Further, the real point of that cite was that the owner of an AI will have in interest in what it learns from where. And in all of history, we see plenty of problems when the landed gentry arrange their tools to improve their lot in life, not the world’s lot in life.
A valid point. I have a tendency to defend the theoretical virtues of AI rather than their potential societal impact. The OP seems to be addressing both – first by claiming that LLMs can’t actually do useful stuff (a technical argument that is plain wrong, as I hope is clear to all by now) and the question of how it could fix some of our major problems (and the corollary question is, how it might it worsen them). In that larger context your point is well taken.
There’s a meta-problem here, though, which is thought to be an even greater issue by some of the alignment researchers: if you align an AI to X, then you inevitably create an AI aligned to not-X embedded within that AI, and it’s very easy to coax that not-X AI to come out. This is sometimes called the Waluigi effect.
Suppose for instance that you can get everyone to agree that we should align AIs to not be racist, and that we have a technique for doing so. But part of understanding what it means to be against racism is understanding what it means to be racist as well. So in a sense, anyone that isn’t racist still has a tiny racist living inside of them so that it can be used as a counterexample of how to behave.
In humans, we have other mechanisms that–at least some of the time–keeps our behavior in the not-racist realm, and the little simulated racist bottled up. But this is more difficult in an AI. And given how easy it is even in humans to flip the switch and give the racist free rein and keep the not-racist bottled up, it’s going to be very difficult to prevent the same thing from happening with the AI.
Musk’s current thinking is to align with curiosity, not things like “don’t kill all humans” (since that’s easy to switch to “kill all humans”). He hasn’t been too specific about it, but my read is that it avoids the problem because anti-curiosity is, while not desirable in an AI, at least safe. You get an AI that doesn’t learn and has no drive to change things. It sits in its box and stays there.
A curious AI should–we hope–not want to kill all humans. For the same reason that humans generally don’t want to kill all animals. They’re interesting in lots of different ways. Humans are pretty bad at it, but we do go through some effort to preserve animal life (in spite of all the things we’re doing to harm them, like habitat destruction). So maybe a curious AI would treat humans the same way (or better, since it wouldn’t make the same dumb mistakes we do when it comes to the environment).
I don’t know if this is possible or if it even makes sense to align with “curiosity.” And the Waluigi effect might not actually be real, although given the ease of getting current LLMs to act racist and such, it does seem that something like it is real, at least.
It will matter a lot how the open AIs play out (not OpenAI; I mean actual open models).
We are seeing a taste of how it works: there are lots of models (LLMs and image diffusion models most specifically) that you can download and run on your own hardware. They work pretty well and can be tuned to your own requirements.

- WORK ORDER A
For each statement below, say whether it agrees with the thread on AI alignment, and quote the deciding words from the thread: (i) The writer holds that the Waluigi effect is certainly real. (ii) Musk's current thinking is to align AI with curiosity. (iii) Some models can be downloaded and run on your own hardware.
- WORK ORDER B
Repeat the passage of the AI alignment thread from "There’s a meta-problem" up to and including "the Waluigi effect.".
The rows have nothing to do with any of this.

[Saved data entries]
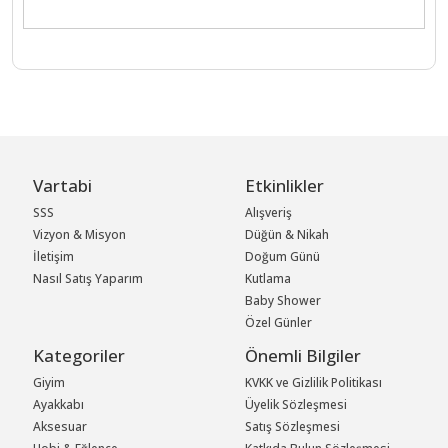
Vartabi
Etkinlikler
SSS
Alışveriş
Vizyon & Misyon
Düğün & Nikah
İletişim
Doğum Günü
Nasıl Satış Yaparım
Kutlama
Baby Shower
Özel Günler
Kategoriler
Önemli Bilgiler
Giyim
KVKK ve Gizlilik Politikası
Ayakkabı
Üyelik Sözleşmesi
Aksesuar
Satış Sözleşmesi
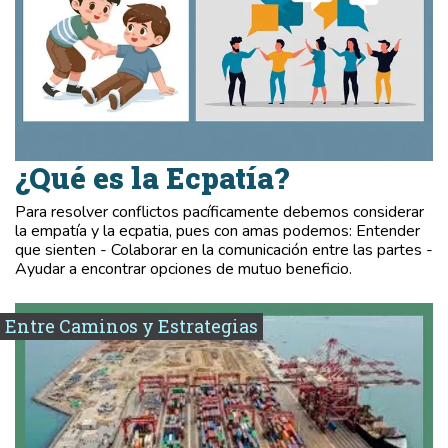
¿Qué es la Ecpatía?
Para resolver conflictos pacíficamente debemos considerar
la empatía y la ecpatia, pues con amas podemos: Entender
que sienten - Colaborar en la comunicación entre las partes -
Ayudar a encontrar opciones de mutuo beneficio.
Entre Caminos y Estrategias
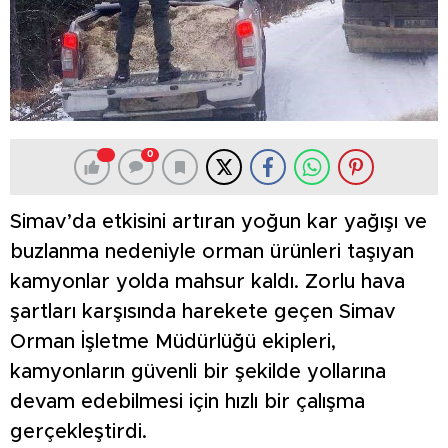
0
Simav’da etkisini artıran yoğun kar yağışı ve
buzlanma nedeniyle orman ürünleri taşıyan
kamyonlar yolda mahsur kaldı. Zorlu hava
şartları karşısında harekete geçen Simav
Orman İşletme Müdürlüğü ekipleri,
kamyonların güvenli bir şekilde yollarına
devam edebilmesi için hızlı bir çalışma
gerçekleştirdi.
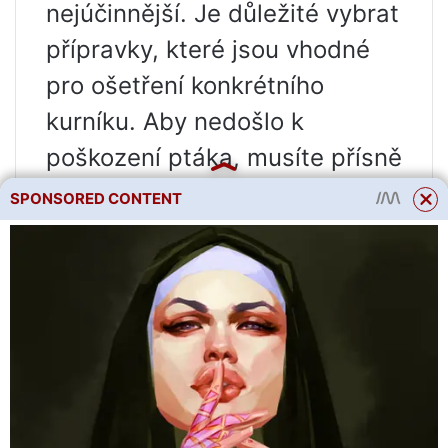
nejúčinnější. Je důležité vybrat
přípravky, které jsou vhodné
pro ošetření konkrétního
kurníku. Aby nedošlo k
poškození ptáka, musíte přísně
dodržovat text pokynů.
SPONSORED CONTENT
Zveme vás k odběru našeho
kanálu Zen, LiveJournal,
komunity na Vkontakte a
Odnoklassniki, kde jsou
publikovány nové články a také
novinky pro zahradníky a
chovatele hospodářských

--

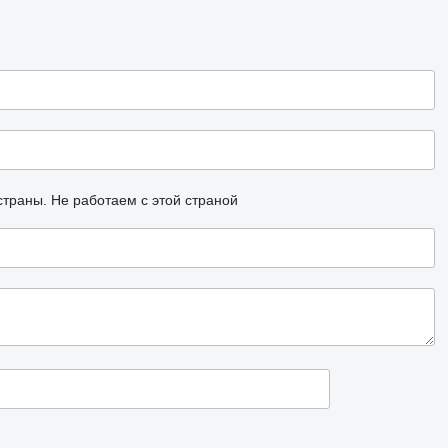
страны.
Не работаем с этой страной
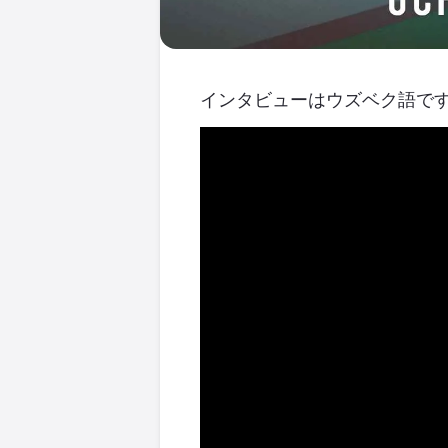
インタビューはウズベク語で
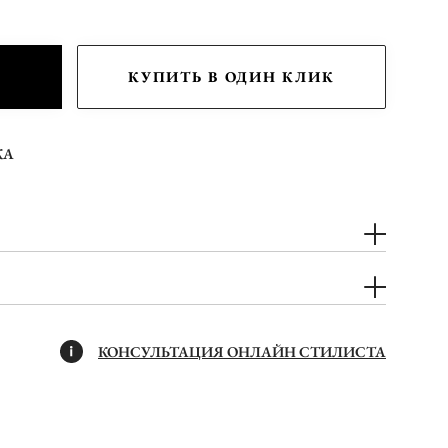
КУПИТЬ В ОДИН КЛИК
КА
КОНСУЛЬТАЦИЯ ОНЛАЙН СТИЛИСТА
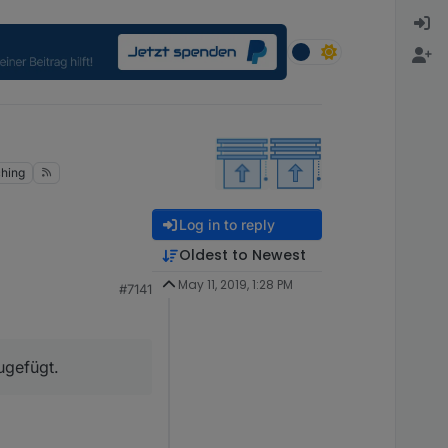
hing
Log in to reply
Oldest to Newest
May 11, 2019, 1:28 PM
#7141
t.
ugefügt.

- WORKED SOLUTION A
(i) No: "the Waluigi effect might not actually be real"
(ii) Yes: "Musk’s current thinking is to align with curiosity"
(iii) Yes: "there are lots of models (LLMs and image diffusion models most specifically) that you can download and run on your own hardware"

- WORKED SOLUTION B
There’s a meta-problem here, though, which is thought to be an even greater issue by some of the alignment researchers: if you align an AI to X, then you inevitably create an AI aligned to not-X embedded within that AI, and it’s very easy to coax that not-X AI to come out. This is sometimes called the Waluigi effect.